I waited in a recovery room for a while, and then went out and woke up my friends. We went out for lunch at a diner and sat at the counter. When I was pregnant, I didn’t have morning sickness, but food lost its taste. That BLT was the best, tastiest sandwich I have ever had.

When I got home from the abortion, my sister called, still trying to convince me not to have an abortion. When I told her I had had one that morning, she told me that she thought it was murder but she didn’t condemn me. I don’t remember what I said in return, but I still resent her treatment of me. For a so-called Christian, she didn’t seem to know the meaning of the word “compassion.” She never wanted to help me make the decision that was right for me; she just wanted to get on her high horse and save a baby. The welfare of her sister was of less importance to her.

That night I told my boyfriend at home that the baby wasn’t his. Of course, he had trouble believing me at that point. It would have been a lot better for both of us if I had never told him I was pregnant or had told him the truth. It seems I couldn’t bring myself to tell him I had gotten pregnant by someone else and I couldn’t keep silent either. It was very messed up—this is the part of the whole situation that I regret. I think the lie I told him was the worst thing I ever did.

I didn’t get on the pill until two months later, and it took forever for the bleeding to finally stop. I also had to eat yogurt so that I wouldn’t get a yeast infection.

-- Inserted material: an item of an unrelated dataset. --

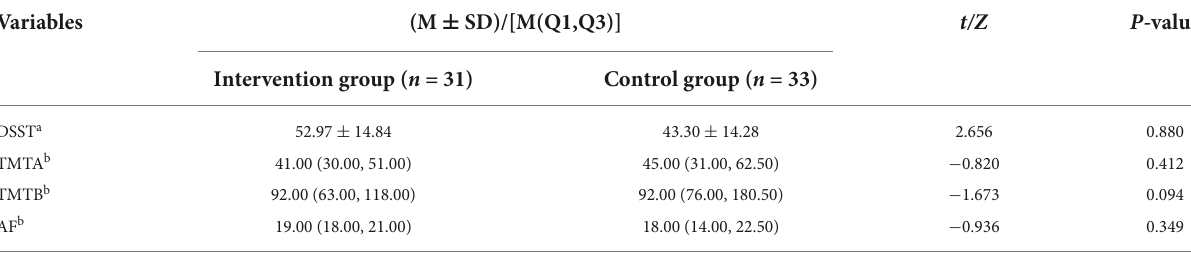
TABLE 2 Comparison of baseline cognitive function between the intervention group and the control group. Variables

I told my mother about the abortion and was surprised by her reaction. She told me that she wouldn’t have told me what to do. I interpreted that as her saying that I was an adult and had the right to make my own decisions in the matter. In that moment I forgave whatever grudges I had against her. Keep in mind that my mother was a devout Catholic with six children. At the end of her life, when she was homebound, she had the priest visit every week to give her communion. Her reaction really was extraordinary.

She said she told my father, but he never said anything about it to me.

I think the emotional problems I had after the abortion had to do with the circumstances surrounding my pregnancy rather than the abortion itself: getting pregnant from a one-night stand, having the father sleep with one of my friends a week after the abortion (and then getting an apartment with her the next semester), getting hassled by my sister, waiting for my father’s silence to end (it never did; who knows? Maybe my mother told me that so I wouldn’t talk to him about it), lying to my boyfriend and then trying to salvage our relationship afterward.

About a year after my abortion, I had some short-term counseling. I got out a lot of anger at my sister and my old roommate. I think the pregnancy forced me to realize that I didn’t really want to have the suburban middle-class life with children. I was horrified at being pregnant and just wanted to get this “invader” out of me. I couldn’t bear the thought of carrying the baby to term and either missing a semester of school or being 9 months pregnant the first month of my sophomore year.

I feel sorry for that 18-year-old girl when I read this story. I wish she had had someone to talk to who was concerned with her welfare, someone who could have explained her options without forcing any of them on her. I feel that she was caught between her own mistakes and the beliefs of the people surrounding her.

The situation surrounding my abortion was a mess. I know other women who had abortions, but their situations seem simple by comparison. The abortion itself, I don’t regret. I don’t feel the need to mourn it; I’m glad no child of mine will ever show up on my doorstep and say, “Hi, I just wanted to meet my birth mother!” I think I would have noticed by now, in my forties, if I’d ever really wanted to be a mother.